Document excerpt >>
--------

Summary of Material Terms of the Operating Agreement

The Company is a limited liability company organized under the Delaware Limited Liability Company Act (the "Delaware Statute"). The following information summarizes the material provisions of our limited liability company agreement and the Delaware Statute. We will furnish you with a copy of the limited liability company agreement on request. You may also view and download a copy of the limited liability company agreement the Legal Documents page.

Capital Accounts

As a shareholder of the Company, you will have a separately maintained capital account, which will reflect your interest in the Company. The initial amount of your capital account will equal the value of the easement along the railroad corridors that you contribute to the Company.

Your capital account will be increased by the amount of any cash or property you contribute, allocations to you of Company income or gain, and the amount of any Company liabilities assumed by you or which are secured by any property distributed to you. The capital account will be decreased by the amount of cash or property distributed to you, allocations to you of Company loss or deduction, and the amount of any of your liabilities the Company assumes or which are secured by property you contributed to the Company.

Allocations of Net Income and Losses

Net income and losses will be allocated as follows:

  • First, an amount of income equal to the amount of the initial cash payment and the percentage-of-revenue payments will be allocated to the cable-side shareholders;
  • The balance of net income, losses, gains and credits will be allocated to shareholders pro rata.

Distributions of Cash

We will distribute the initial cash payments and the percentage-of-revenue payments received from T-Cubed to cable-side shareholders on receipt from T-Cubed. Next, we will pay to the settlement class counsel the fees due to them that are calculated by reference to our revenue. See Certain Transactions. The board of directors has the discretion to determine the time and amount of any distribution other than the initial cash payments, the percentage of revenue payments and the fees of settlement class counsel. All other distributions will be made to all shareholders pro rata. To the extent the board of directors deems it commercially reasonable, we will also distribute cash to shareholders to meet their income tax liabilities arising from holding our shares.

Other than the initial cash payments, the percentage-of-revenue payments and distributions to provide shareholders with cash to meet their income tax liabilities arising from holding our shares, we do not presently intend to make any other distributions of cash to shareholders. Rather, we intend to accumulate cash for use in our business.

--------

Set of tasks >>
1 > According to the operating agreement summary, what will a shareholder's capital account initially equal?
2 > Write the next part of the operating agreement summary, picking up after its final sentence.
The items after this operating agreement summary come from a separate source.

(Source records)
--------

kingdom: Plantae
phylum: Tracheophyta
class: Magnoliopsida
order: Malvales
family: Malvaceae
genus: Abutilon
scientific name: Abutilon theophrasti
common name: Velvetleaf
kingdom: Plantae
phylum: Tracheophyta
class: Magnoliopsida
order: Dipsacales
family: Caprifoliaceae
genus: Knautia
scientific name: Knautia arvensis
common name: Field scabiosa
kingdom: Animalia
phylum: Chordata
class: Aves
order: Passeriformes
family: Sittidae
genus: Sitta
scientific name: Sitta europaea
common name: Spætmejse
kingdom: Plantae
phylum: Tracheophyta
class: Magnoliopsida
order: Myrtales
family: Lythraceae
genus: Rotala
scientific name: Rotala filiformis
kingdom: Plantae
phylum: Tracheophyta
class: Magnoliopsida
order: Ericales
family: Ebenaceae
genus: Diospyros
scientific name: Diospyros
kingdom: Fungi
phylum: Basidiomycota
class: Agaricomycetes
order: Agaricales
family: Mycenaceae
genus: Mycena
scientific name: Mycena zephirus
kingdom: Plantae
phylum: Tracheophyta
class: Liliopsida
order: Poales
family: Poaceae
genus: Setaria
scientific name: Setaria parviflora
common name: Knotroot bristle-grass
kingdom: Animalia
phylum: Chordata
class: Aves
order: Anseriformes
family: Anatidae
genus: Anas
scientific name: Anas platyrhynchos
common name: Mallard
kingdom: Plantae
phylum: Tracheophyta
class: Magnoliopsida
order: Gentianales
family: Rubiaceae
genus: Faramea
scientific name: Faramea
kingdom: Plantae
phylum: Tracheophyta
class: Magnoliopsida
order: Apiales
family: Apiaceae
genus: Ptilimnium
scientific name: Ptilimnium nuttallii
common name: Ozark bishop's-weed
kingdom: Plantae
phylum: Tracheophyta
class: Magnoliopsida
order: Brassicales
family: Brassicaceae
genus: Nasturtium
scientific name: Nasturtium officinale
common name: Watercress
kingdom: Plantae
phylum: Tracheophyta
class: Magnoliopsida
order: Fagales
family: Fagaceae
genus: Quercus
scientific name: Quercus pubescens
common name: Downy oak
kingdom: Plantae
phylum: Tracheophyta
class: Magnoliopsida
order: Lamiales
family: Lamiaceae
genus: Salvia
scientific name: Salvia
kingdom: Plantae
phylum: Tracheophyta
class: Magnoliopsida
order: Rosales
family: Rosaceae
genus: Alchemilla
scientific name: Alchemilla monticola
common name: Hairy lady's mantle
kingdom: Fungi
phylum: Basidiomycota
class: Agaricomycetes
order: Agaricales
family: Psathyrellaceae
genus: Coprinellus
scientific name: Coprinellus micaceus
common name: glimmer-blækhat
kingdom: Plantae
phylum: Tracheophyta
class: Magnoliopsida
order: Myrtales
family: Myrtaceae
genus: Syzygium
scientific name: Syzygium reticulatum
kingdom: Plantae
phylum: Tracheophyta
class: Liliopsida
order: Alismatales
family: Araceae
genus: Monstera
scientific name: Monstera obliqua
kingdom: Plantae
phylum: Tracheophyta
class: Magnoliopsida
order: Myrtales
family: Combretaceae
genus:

--------

The replies >>
1 > The value of the easement along the railroad corridors that the shareholder contributes to the Company.

2 >
Limitations on the Withdrawal of Capital

You will not be entitled to withdraw or reduce your capital account nor will you be entitled to have your membership shares repurchased or redeemed by the Company.

Restrictions on Transferability of Membership Shares

You may not transfer your membership shares except:

  • To a member of your family; or
  • Upon your death.

If your membership shares are involuntarily transferred due to your bankruptcy, divorce or any other cause, the Company will have an option to repurchase all or any portion of your membership shares at a price equal to the lesser of:

  • The value of the portion of your capital account allocable to the involuntary transfer; or
  • The value of your membership shares.

Substitute Members

 

A transferee of your membership shares will have only the economic rights of a shareholder and not the voting and other rights of a member of a Delaware limited liability company unless certain conditions are met, including:

  • The transferee has executed an agreement accepting, adopting and agreeing to be bound by the terms and conditions of our limited liability company agreement;
  • You or the transferee have paid all reasonable expenses of the Company in connection with the admission of the transferee as a substitute member;
  • The transferee has delivered to the Company an opinion of counsel satisfactory to the Company that (A) any such transfer will not cause the Company or any shareholder to violate any federal or state securities laws, and (B) the terms and conditions of the limited liability company agreement;
  • The board of directors approves the transfer.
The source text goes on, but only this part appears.